Oblivion Orchestra - Scene To Scene
Already heard on SiriusXM’s The Village and The Bridge!
‘There’s an experimental energy in the background to go with an acoustic quality that drives the folk spirit of the track.’ – Ear to the Ground Music
From start to finish the single establishes itself with layers of cello and rich guitar along with emotionally deep vocals – Vents
Scene to Scene, the new LP from New York, NY songwriter Josh Allen can be a bit disorienting on first blush. Sheets of buzzing texture shift in and out of focus, while plaintive vocals pierce the veil and plunge straight to the heart of vulnerable humanity.
You could call it a concept album, but Oblivion Orchestra’s writer, singer, arranger and only member Allen might bristle at the term. Less a concept and more an act of creative necessity, it is still the case that the only instrument played on the record beyond one guitar and voice is cello. Yet, that one instrument is broken fully out of preconceived notions of its sound. Each track on Scene to Scene features layers upon layers of the cello, sometimes up to twenty or more; strummed, screeched, run through reverbs, knocked on, bowed and manipulated, weaving their way around the stark core of each song.

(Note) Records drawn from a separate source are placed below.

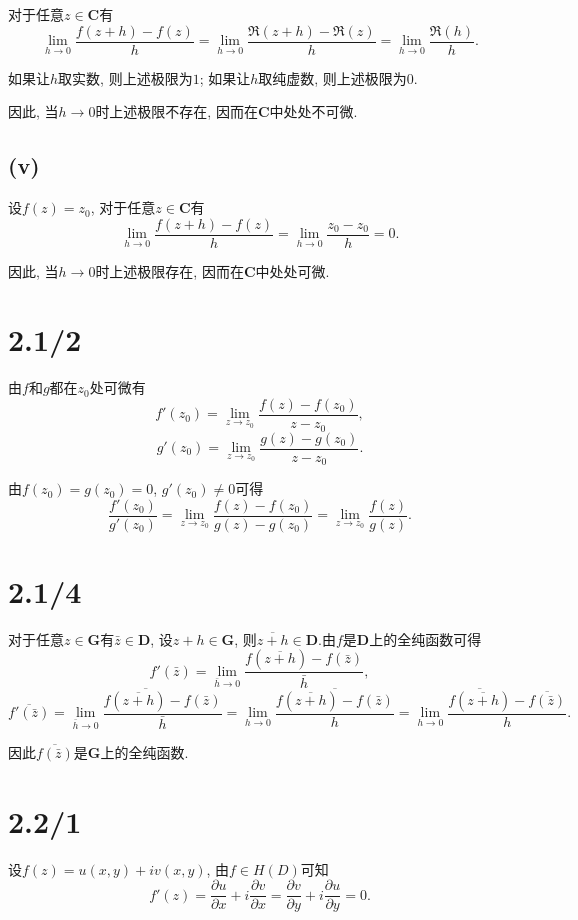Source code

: \documentclass{article}
\begin{document}
对于任意$z\in\mathbf{C}$有
$$\lim_{h\to0}\frac{f(z+h)-f(z)}{h}=\lim_{h\to0}\frac{\Re(z+h)-\Re(z)}{h}=\lim_{h\to0}\frac{\Re(h)}{h}.$$

如果让$h$取实数, 则上述极限为$1$; 如果让$h$取纯虚数, 则上述极限为$0$.

因此, 当$h\to0$时上述极限不存在, 因而在$\mathbf{C}$中处处不可微.

\subsection*{(v)}

设$f(z)=z_0$, 对于任意$z\in\mathbf{C}$有
$$\lim_{h\to0}\frac{f(z+h)-f(z)}{h}=\lim_{h\to0}\frac{z_0-z_0}{h}=0.$$

因此, 当$h\to0$时上述极限存在, 因而在$\mathbf{C}$中处处可微.

\section{2.1/2}

由$f$和$g$都在$z_0$处可微有
$$f'(z_0)=\lim_{z\to z_0}\frac{f(z)-f(z_0)}{z-z_0},$$
$$g'(z_0)=\lim_{z\to z_0}\frac{g(z)-g(z_0)}{z-z_0}.$$

由$f(z_0)=g(z_0)=0$, $g'(z_0)\neq 0$可得
$$\frac{f'(z_0)}{g'(z_0)}=\lim_{z\to z_0}\frac{f(z)-f(z_0)}{g(z)-g(z_0)}=\lim_{z\to z_0}\frac{f(z)}{g(z)}.$$

\section{2.1/4}

对于任意$z\in\mathbf{G}$有$\bar{z}\in\mathbf{D}$, 设$z+h\in\mathbf{G}$, 则$\overline{z+h}\in\mathbf{D}$.由$f$是$\mathbf{D}$上的全纯函数可得
$$f'(\bar{z})=\lim_{\bar{h}\to0}\frac{f({\overline{z+h}})-f(\bar{z})}{\bar{h}},$$
$$\overline{f'(\bar{z})}=\overline{\lim_{\bar{h}\to0}\frac{f({\overline{z+h}})-f(\bar{z})}{\bar{h}}}=\lim_{h\to0}\frac{\overline{f(\overline{z+h})-f(\bar{z})}}{h}=\lim_{h\to0}\frac{\overline{f({\overline{z+h}})}-\overline{f(\bar{z})}}{h}.$$

因此$\overline{f(\bar{z})}$是$\mathbf{G}$上的全纯函数.

\section{2.2/1}

设$f(z)=u(x,y)+iv(x,y)$, 由$f\in H(D)$可知
$$f'(z)=\frac{\partial u}{\partial x}+i\frac{\partial v}{\partial x}=\frac{\partial v}{\partial y}+i\frac{\partial u}{\partial y}=0.$$
\end{document}

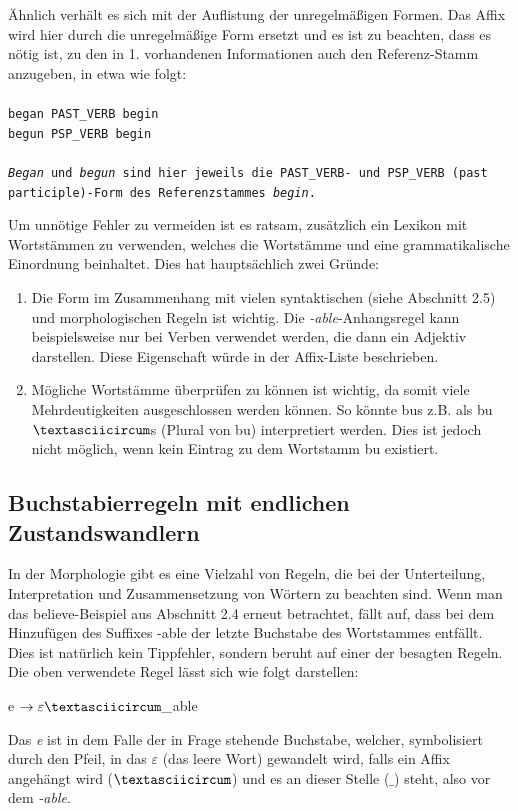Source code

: \documentclass[12pt]{report}
\begin{document}
Ähnlich verhält es sich mit der Auflistung der unregelmäßigen Formen. Das Affix wird hier durch die unregelmäßige Form ersetzt und es ist zu beachten, dass es nötig ist, zu den in 1. vorhandenen Informationen auch den Referenz-Stamm anzugeben, in etwa wie folgt:
\\
\tt\\
began PAST\_VERB begin\\
begun PSP\_VERB begin\\
\rm\\
\textit{\glqq  Began\grqq{}} und \textit{\glqq  begun\grqq{}} sind hier jeweils die \glqq  PAST\_VERB\grqq{}- und \glqq  PSP\_VERB\grqq{} (past participle)-Form des Referenzstammes \textit{\glqq  begin\grqq{}}.

Um unnötige Fehler zu vermeiden ist es ratsam, zusätzlich ein Lexikon mit Wortstämmen zu verwenden, welches die Wortstämme und eine grammatikalische Einordnung beinhaltet. Dies hat hauptsächlich zwei Gründe: 

\begin{enumerate}
\item Die Form im Zusammenhang mit vielen syntaktischen (siehe Abschnitt 2.5) und morphologischen Regeln ist wichtig. Die \textit{\glqq  -able\grqq{}}-Anhangsregel kann beispielsweise nur bei Verben verwendet werden, die dann ein Adjektiv darstellen. Diese Eigenschaft würde in der Affix-Liste beschrieben.
\item Mögliche Wortstämme überprüfen zu können ist wichtig, da somit viele Mehrdeutigkeiten ausgeschlossen werden können. So könnte \glqq  bus\grqq{} z.B. als \glqq  bu$\textasciicircum$s\grqq{} (Plural von \glqq  bu\grqq{}) interpretiert werden. Dies ist jedoch nicht möglich, wenn kein Eintrag zu dem Wortstamm \glqq  bu\grqq{} existiert. 
\end{enumerate}

\subsection{Buchstabierregeln mit endlichen\\ Zustandswandlern}
In der Morphologie gibt es eine Vielzahl von Regeln, die bei der Unterteilung, Interpretation und Zusammensetzung von Wörtern zu beachten sind. Wenn man das \glqq  believe\grqq{}-Beispiel aus Abschnitt 2.4 erneut betrachtet, fällt auf, dass bei dem Hinzufügen des Suffixes \glqq  -able\grqq{} der letzte Buchstabe des Wortstammes entfällt. Dies ist natürlich kein Tippfehler, sondern beruht auf einer der besagten Regeln. Die oben verwendete Regel lässt sich wie folgt darstellen:
\tt
\begin{center}
e $\rightarrow \varepsilon \textasciicircum \_$able
\end{center}
\rm
Das \textit{e} ist in dem Falle der in Frage stehende Buchstabe, welcher, symbolisiert durch den Pfeil, in das $\varepsilon$ (das leere Wort) gewandelt wird, falls ein Affix angehängt wird ($\textasciicircum$) und es an dieser Stelle ($\_$) steht, also vor dem \textit{\glqq  -able\grqq{}}.
\end{document}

While working as a film composer and sound designer, the cello first came to Allen through a documentary film. ‘I was asked to score a documentary, and when they sent me the temp music, it was all cello” he explains. “I couldn’t play cello, and, because of that, I developed this way of working where I layer different performances together, running the signal through an old guitar amp. Eventually it took on a sound all its own.”
Forcing himself to work with these self-imposed constraints proved an inspiration. The layering and listening required in sound design, the way that music and the different textures of ambient sound wrap around the dialogue in a film, has had a profound effect on Allen’s approach to his original music. “I did break the rules a couple of times, though” he admits. “There is an occasional tambourine, or a shaker. On one track two bottles clink together.” Allen recorded the songs quickly, while still brand new to him, sometimes while the ink was still drying on the last lyrics.
Written and recorded at his home in Manhattan, Allen began each track by framing out the core of what, arguably, are indie folk tunes. As the cello textures swirled into the mix, the songs began to swing and sway, the focus becoming deeply blurred at times, and then intensely sharpened, sometimes within a single line. Once the tracking was complete, Allen enlisted Alan Weatherhead (Mary Timony, Sparklehorse) to master the record.
The process of creating Scene to Scene was both courage and cathartic for Allen, at turns satisfying and stupefying. “Lyrically, I suppose it’s an introspective record, but that introspection can get a bit foggy sometimes” says Allen. “I don’t think I can explain it really. I was thinking about making a record where things come in and out of focus… for the singer, and for the listener. Between being blurry and being clear, or maybe between conscious and unconscious. How would it sound, if the singer himself is trying to find his way among his own stories?”